# i need scholarship in filmschool...!!!!!



## diva (Oct 10, 2003)

can anybody help find me a scholarship in any filmschool...
please email me if you've got anything...
its ansikaje@yahoo.com...
thank you so much....

diva


----------



## diva (Oct 10, 2003)

can anybody help find me a scholarship in any filmschool...
please email me if you've got anything...
its ansikaje@yahoo.com...
thank you so much....

diva


----------



## TizzyEntertainment (Oct 12, 2003)

From what I have heard these are few and far between. Most scholorships (like ones to NYU) have stipulations like the recipiant must graduate from a school in the five burrows.

  Financial aide is another story though. Most provide this. Yes youll have to pay alot back (aside from grants and such) but you will get your education.

  Your best bet is to look at which schools interest you and contact then directly. Being an international student might help your chances. 

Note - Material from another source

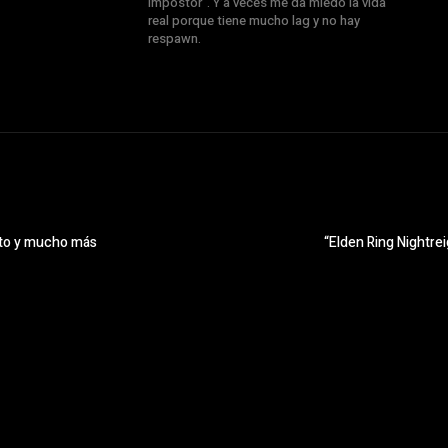
impostor". Y a veces me da miedo la vida
real porque tiene mucho lag y no hay
respawn.
ito y mucho más
“Elden Ring Nightre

  Best hurry though. These schools fill up quick. Start now and treat it like a full time job. Contact schools and look up info 6 to 8 hours a day. Good luck.
R. Michael

"Luck, is when opportunity, meets preperation." "There are 3 sides to every story. Yours, mine, and the truth, and none of us are lying" -Robert Evans
Tizzy Entertainment "Redemption" Hi-Def trailer


----------



## Hoeks (Oct 13, 2003)

I must disagree with the international student thing. It is way harder to get financial aid and scholarships for us. NYU as an example has practically nothing. As an international student, you must prove that you have the money for the first year. At LIU, I would have got a lot of money after the first year. However, as a International transfer student at NYU, they told me I cannot get any scholarships


----------